Em qualquer guerra, a primeira baixa é a verdade – e a verdade é que ninguém sabe ao certo quanto petróleo ainda está sendo escoado pelo Estreito de Ormuz.

A Citrini Research decidiu ir a campo em busca de informações mais precisas. Despachou para a região do conflito um analista municiado com US$ 15.000 em cash, óculos escuros com uma câmera embutida, um celular Xiaomi com câmera Leica de zoom de 150x e – claro – um pacote de charutos cubanos.

O resultado é o relatório mais comentado pelos mercados na manhã de hoje.

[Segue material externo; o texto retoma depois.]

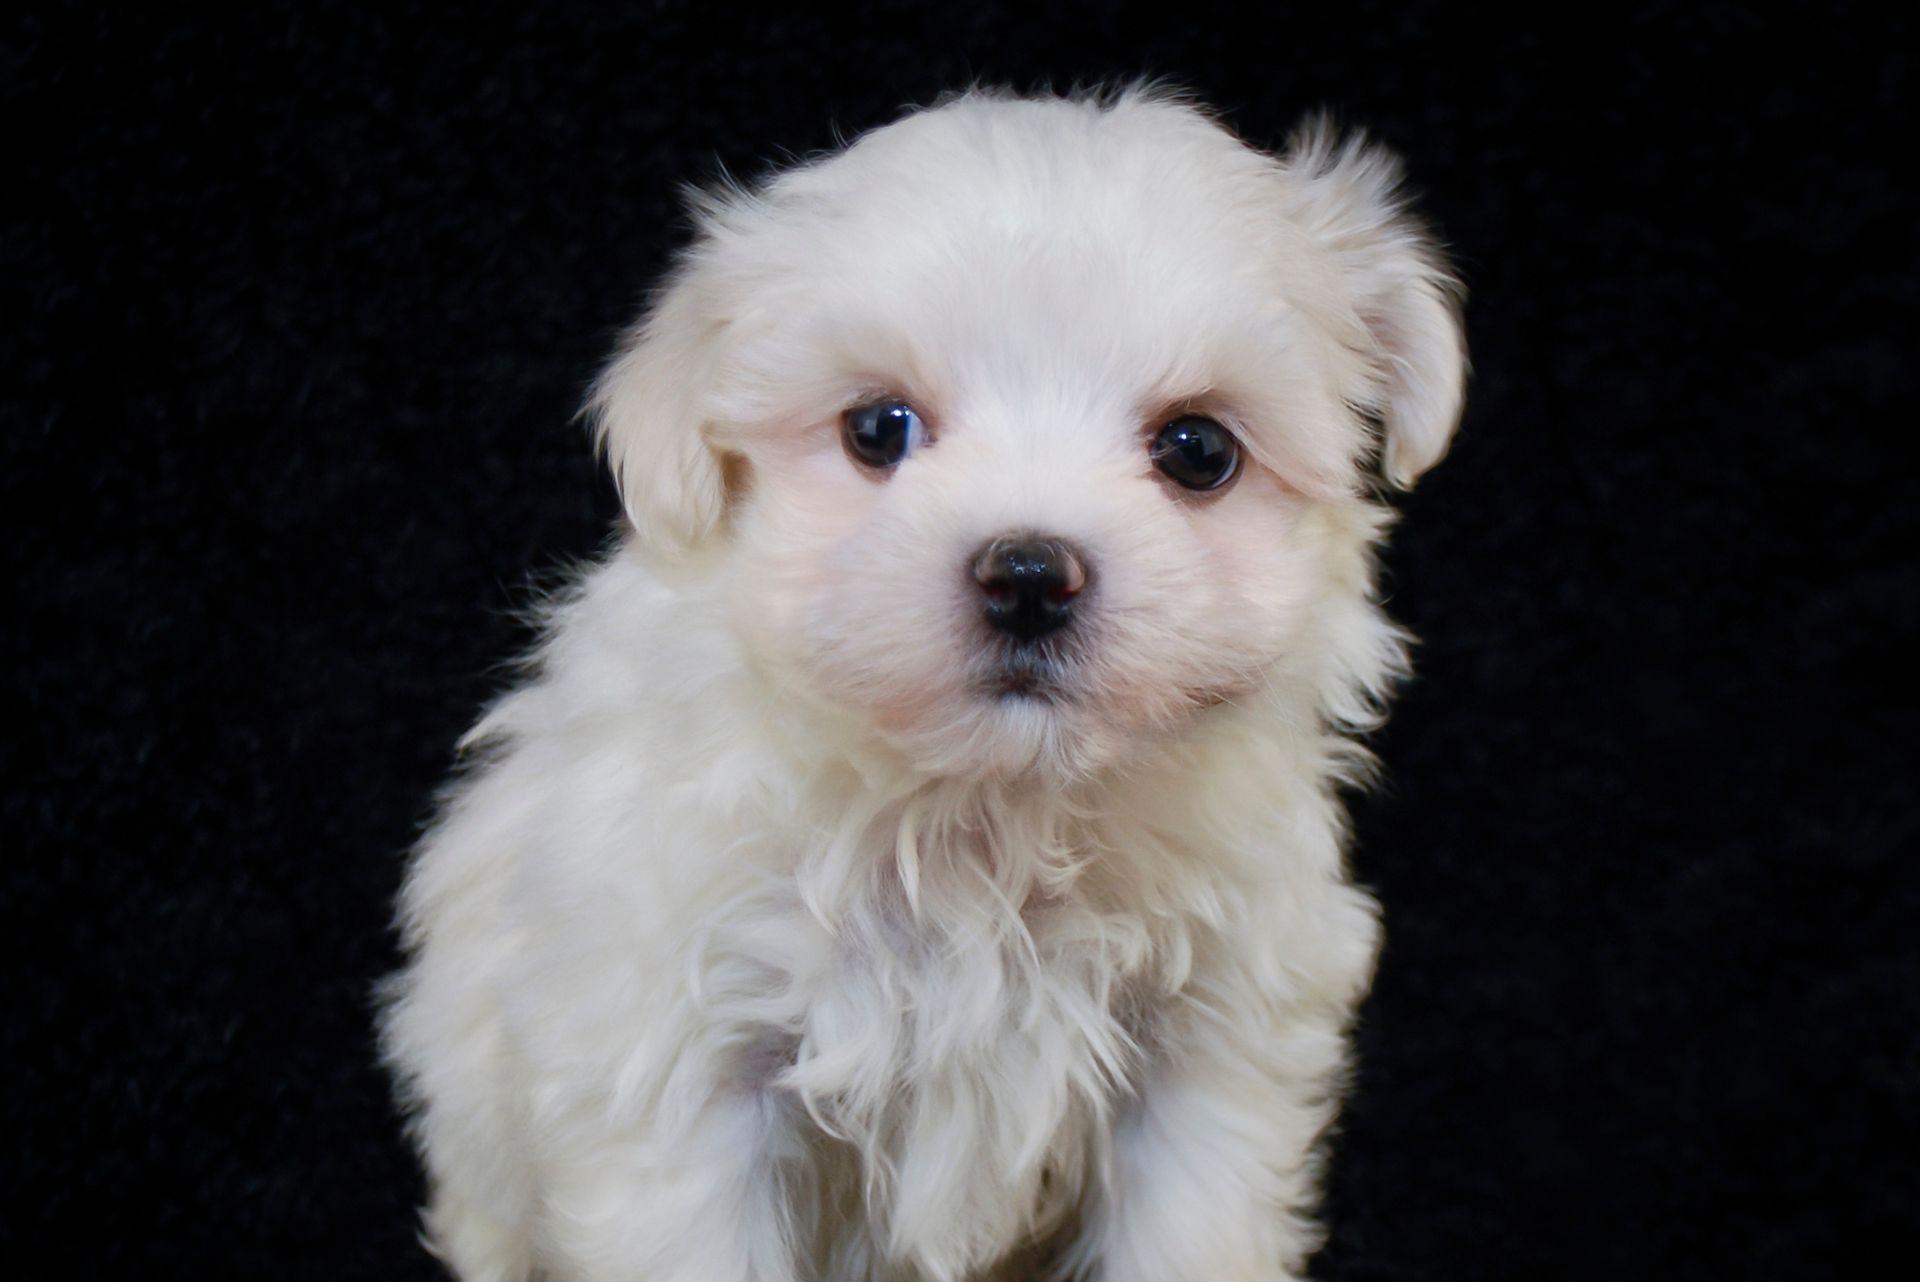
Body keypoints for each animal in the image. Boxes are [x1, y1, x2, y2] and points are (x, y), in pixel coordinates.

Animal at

Segundo as observações do analista, os satélites (hoje uma das principais fontes de informação dos mercados sobre o que ocorre no Estreito) não detectam metade dos petroleiros que ainda estão cruzando o estreito. Eles navegam com o transponder desligado ou emitem mensagens falsas – como ‘Tripulação Chinesa’ – para não serem alvos de ataques.

Segundo a Citrini, a frota fantasma de petroleiros do Irã conta com pelo menos 29 navios, que teriam transportado cerca de US$ 3 bilhões em petróleo para a Malásia desde o início dos bombardeiros.

A Citrini, baseada em Nova York, é a mesma casa de análise que em fevereiro causou um estrago nas ações das empresas de software por causa de um relatório sobre o mundo pós-AI.

O analista que ela despachou para o Oriente Médio foi enviado a Fujairah, uma cidade ao norte dos Emirados Árabes Unidos. Seu nome, por razões evidentes, não foi revelado: no relatório, ele é chamado de Analista #3. Sabe-se apenas que é um homem ‘não americano’ que fala quatro línguas, incluindo árabe.

“O Analista #3 decidiu – contrariando o conselho de um agente de fronteira de Omã, o conselho implícito de Deus e o conselho extremamente explícito de dois oficiais da Guarda Costeira armados com fuzis de assalto – que iria para o centro da hidrovia mais importante do planeta, em plena guerra, em uma lancha sem GPS, comandada por um homem que conhecera três horas antes na entrada de um porto, ao lhe entregar um maço de dinheiro,” diz o relatório.

Antes de cruzar a fronteira para Omã, um oficial pediu que o analista-espião assinasse um documento. Era uma declaração de que ele não faria fotos nem se envolveria em atividades jornalísticas ou coleta de informações de qualquer tipo.

“Ele assinou,” disse o relatório. “Em seguida, o oficial abriu a resistente maleta Pelican do Analista #3 para inspecioná-la. O que ele não viu: o gimbal [um estabilizador portátil de imagem], o microfone e os óculos de sol com gravador. A missão prosseguiu.”

A necessidade de entender melhor o que está acontecendo on the ground se impôs porque, de seu escritório em Midtown Manhattan, a Citrini “assistia aos mercados mais líquidos do mundo oscilando como meme coins,” influenciados pelos tuítes de Trump e as manchetes das agências de notícias. 

“Ficou claro que ninguém – literalmente ninguém, nem os analistas, nem os correspondentes, nem os generais aposentados que fazem aparições em noticiários e muito menos nós – tinha a mínima ideia do que estava acontecendo,” afirma o relatório.

Ainda segundo o texto, todos usam “as mesmas imagens de satélite desatualizadas, as mesmas fontes anônimas do Pentágono e os mesmos dados de navegação do AIS, que, como descobrimos mais tarde, não registravam aproximadamente metade do que realmente transitava pelo estreito em um determinado dia.”

James van Geelen, o fundador da Citrini, é um ex-paramédico de 33 anos que vem conquistando assinantes (pagos) para seus relatórios publicados no Substack. Há três anos, acertou ao recomendar o short no Silicon Valley Bank antes de seu colapso.

Em uma entrevista à revista New York, van Geelen disse que o “Morgan Stanley não enviaria um analista para Fujairah.”

De acordo com as observações do Analista #3, as movimentações tanto de navios como de tropas militares têm sido mais intensas do que os relatos oficiais – e a população local vem se preparando para um conflito prolongado.

“Não vejo muitos riscos precificados em relação a um conflito prolongado e complexo,” van Geelen disse à New York. “Eu realmente esperava que, ao chegarmos lá, veríamos que está tudo bem – mas até agora não é o caso.”